Overqualified Yet Underprepared, Graduates Face 'Unique Paradox': Study
As close to 2 million college students prepare to graduate, a study finds that many of them face what it calls a "unique paradox." While the young people are qualified—even overqualified, in many cases—to enter the workplace, most of them feel ill-suited to tackle the harsh realities of an evolving job market.
The wide-ranging study was conducted by the consulting firm McKinsey & Co. in conjunction with online student hub Chegg. It involved more than 4,900 graduates, most of whom finished college between 2009 and 2012, and suggests that graduates are growing increasingly disillusioned with the employment outcomes of their education.
In what may be the most troubling finding, more than half (53 percent) of participants said that they would "do things differently if they had to do it all over again," choosing a different major or a different school.
This "should be an alarming call to action for all of us," said André Dua, a director at McKinsey and lead author of the study. "We need to have a national discussion about how to better prepare students."
The study comes on the heels of the publication of the book "Is College Worth It?", by former Secretary of Education William Bennett. In it, he questions the value of attending the vast majority of colleges. According to Bennett, only 150 of America's 3,500 colleges are actually worth attending.
Indeed, the McKinsey study found that a disturbing one-third of graduates "did not feel college prepared them well for employment."
Students 'Flying Blind'
Half of graduates said when evaluating a school before applying, they didn't consider graduation or employment rates, or the starting salaries of alumni—essentially "flying blind" through the admissions process, the study said.
Many policymakers and the Obama administration have begun calling on colleges to collect and publish such information. But many schools remain reluctant and argue that the value of an education shouldn't be reduced to a simple analysis of results, pointing to cumulative earnings over time of those with a college degree.
Others said that such information would unfairly bias applicants and damage enrollment because of something schools can't legitimately be expected to control: the economy.
Still, some consumer advocates are dubious.
"If someone's borrowing money to pay for college, there's a fair presumption that they will earn enough money to pay it back," said Mark Kantrowitz, publisher of Edvisors.com and an expert on financial aid. "It's important that students and their families be able to make a more informed decision about the trade-off between college affordability and college quality."
"It's unconscionable," said Amy Laitinen, deputy director for higher education at the New America Foundation, a Washington think tank. "This is one of the biggest investments students are ever going to make, and they have little to no information about what the return on their investment will be."
Education to Employment
"We think this all points to the need for a systems approach to the 'education to employment' challenge we face," said McKinsey's Dua. It's critical to arm students with the information they need to make better college and career decisions, particularly given the realities of a shifting labor market, he said.

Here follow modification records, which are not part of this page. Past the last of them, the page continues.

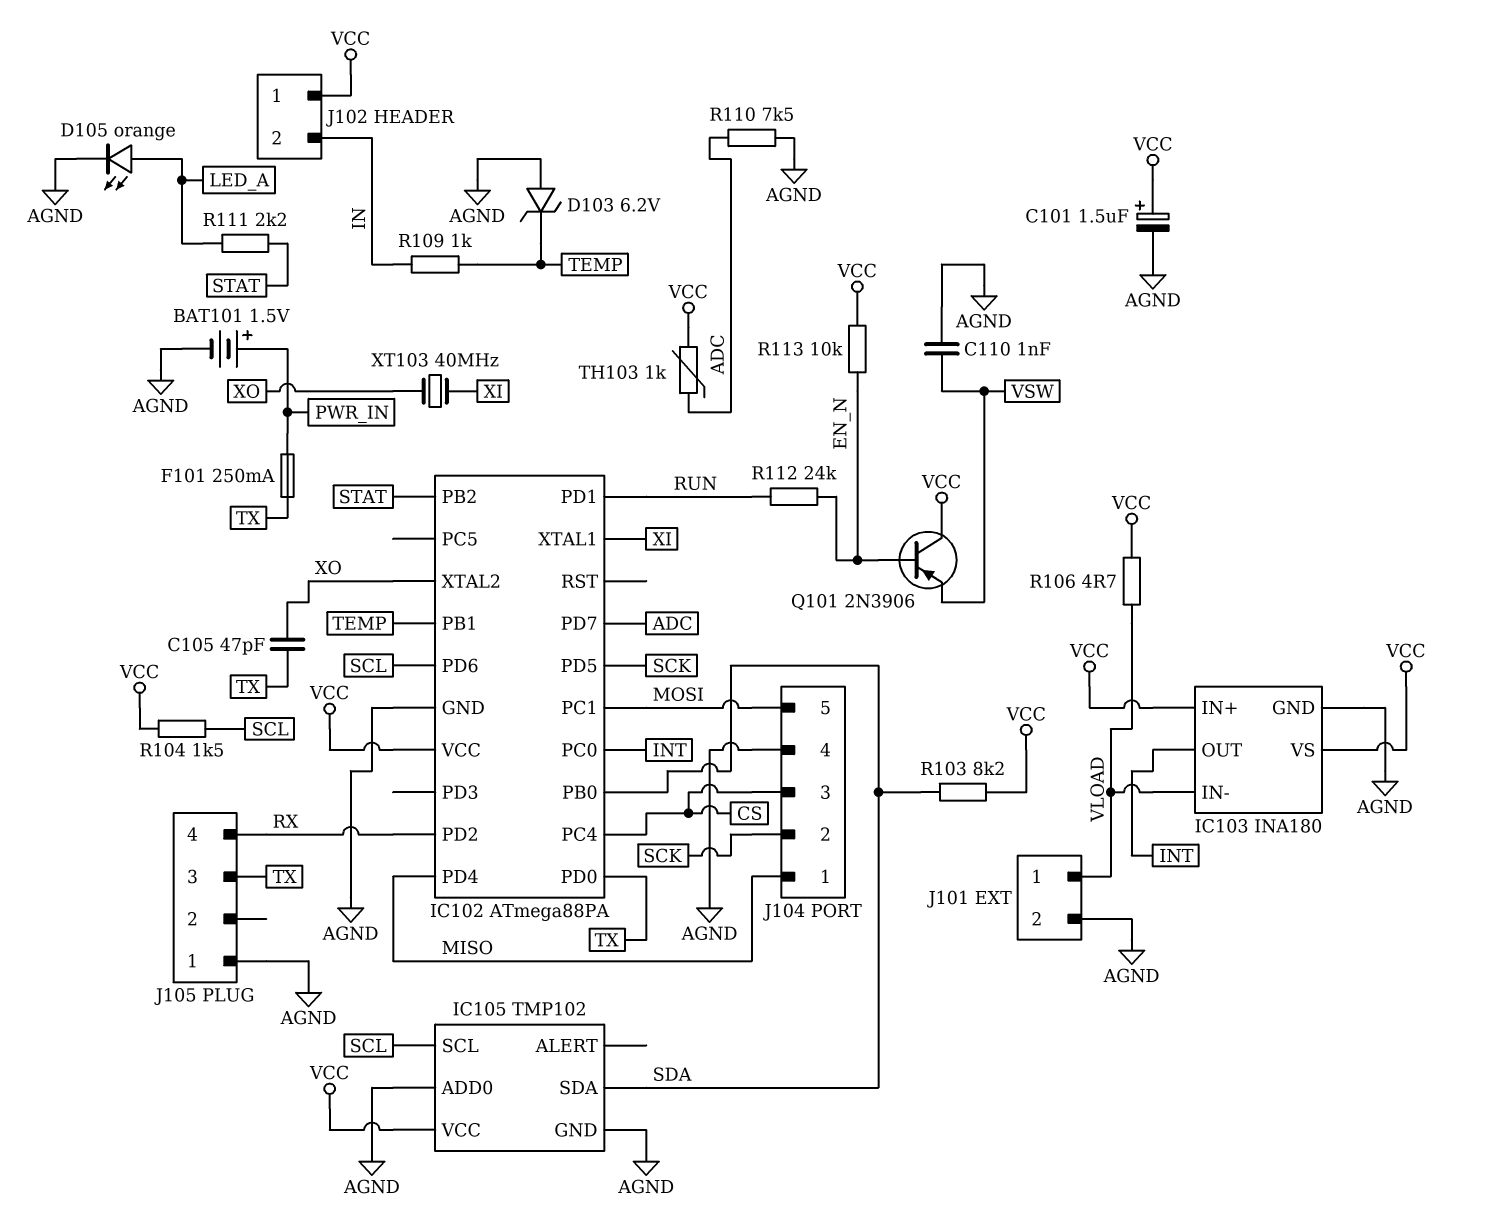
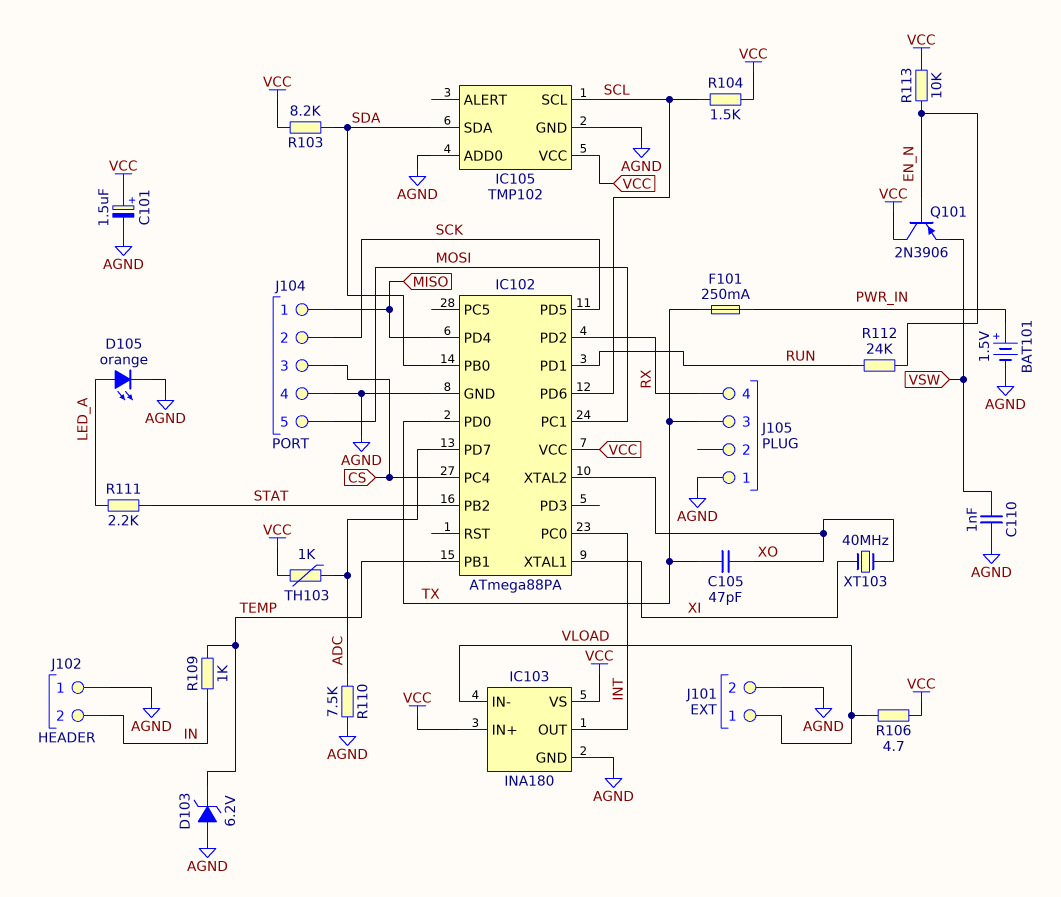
J102 pin 1: VCC -> AGND

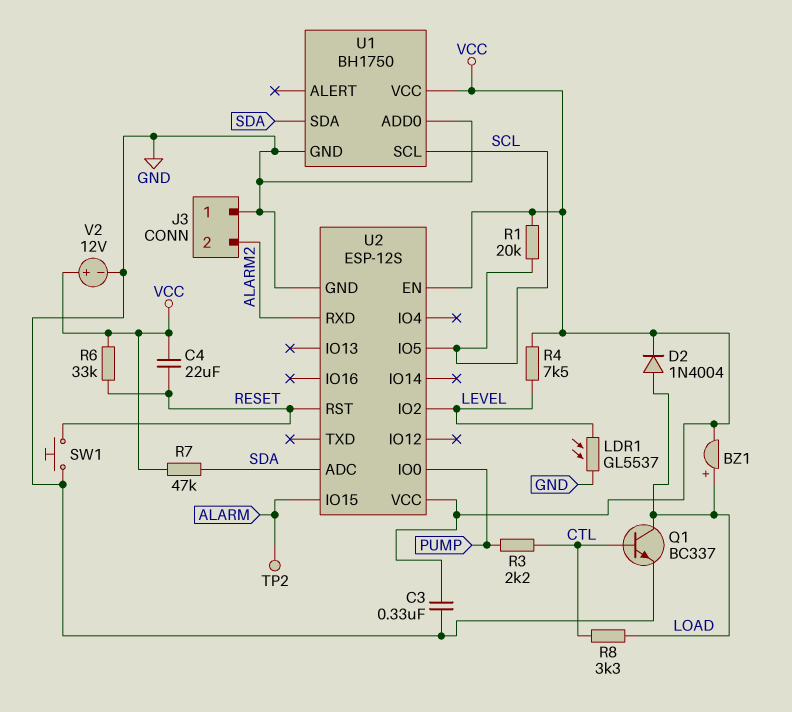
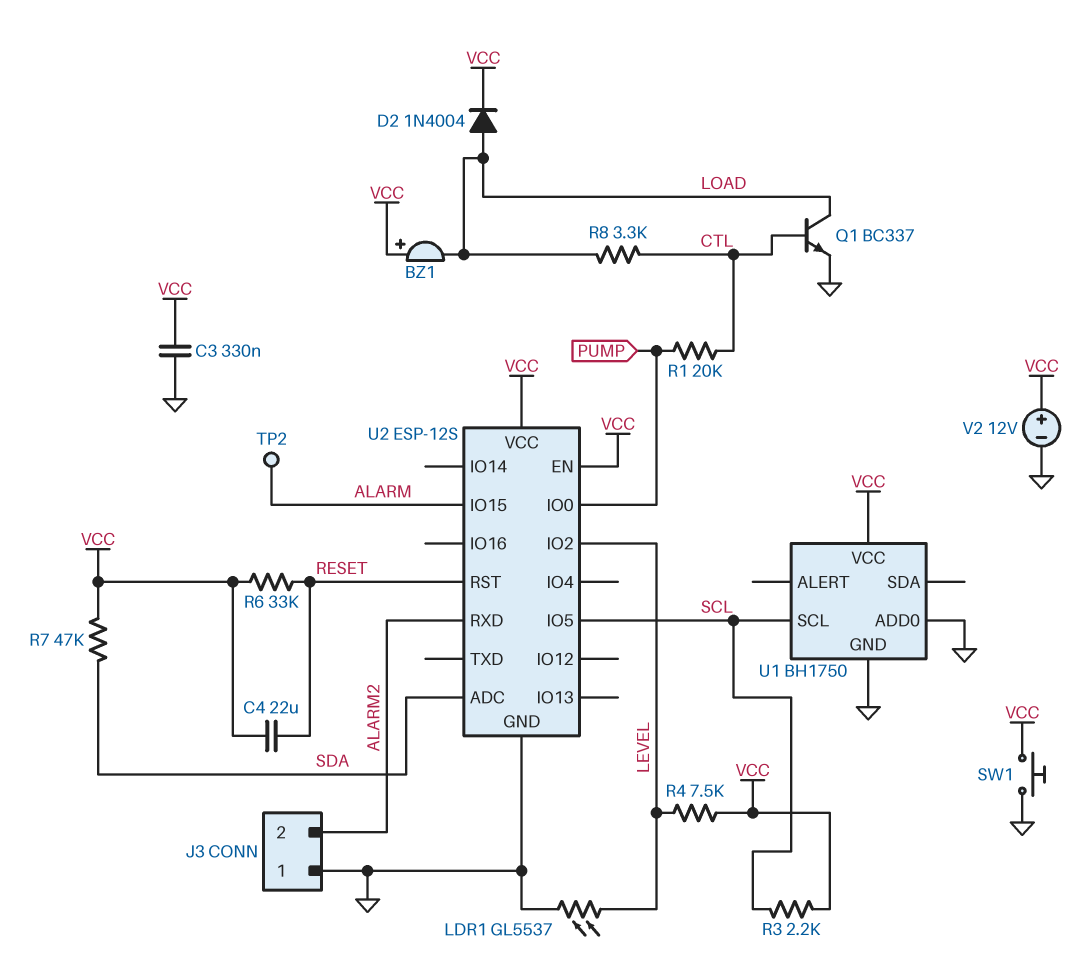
BZ1: buzzer (plus LOAD, minus VCC) -> buzzer (plus VCC, minus LOAD)
R1: 20k (SCL, VCC) -> 20k (CTL, PUMP)
R3: 2.2k (CTL, PUMP) -> 2.2k (SCL, VCC)
SW1: button (GND, RESET) -> button (GND, VCC)
U1 pin SDA: SDA -> none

"We need to educate high school students before they even think about college," said Dua, adding that all colleges need "to integrate work experience into student life."
But implementing such a change will be a challenge, according to Kantrowitz.
"If you think of a college as a business, they're all about selling you on enrolling," he said. "It takes a lot of courage for a college to focus on what's in the student's best interest, as opposed to their own financial interests."
Still, said Laitinen of NAF, our ability to meet the challenge will mean the difference between success and failure for a generation of students.
"You wouldn't go to buy a car without doing basic research," she said. "But here we are spending tens of thousands of dollars on a school, and we know almost nothing about it—other than maybe the mascot."
There are signs that policymakers are listening.
The Student Right to Know Before You Go Act, co-sponsored by Sens. Ron Wyden (D-Ore.), Marco Rubio (R-Fla.) and Mark Warner (D-Va.), aims to press colleges receiving federal funds to provide students and their families with data on graduation and employment rates.
"It's really exciting," Laitinen said of the bill, citing the strong bi-partisan support it's received so far.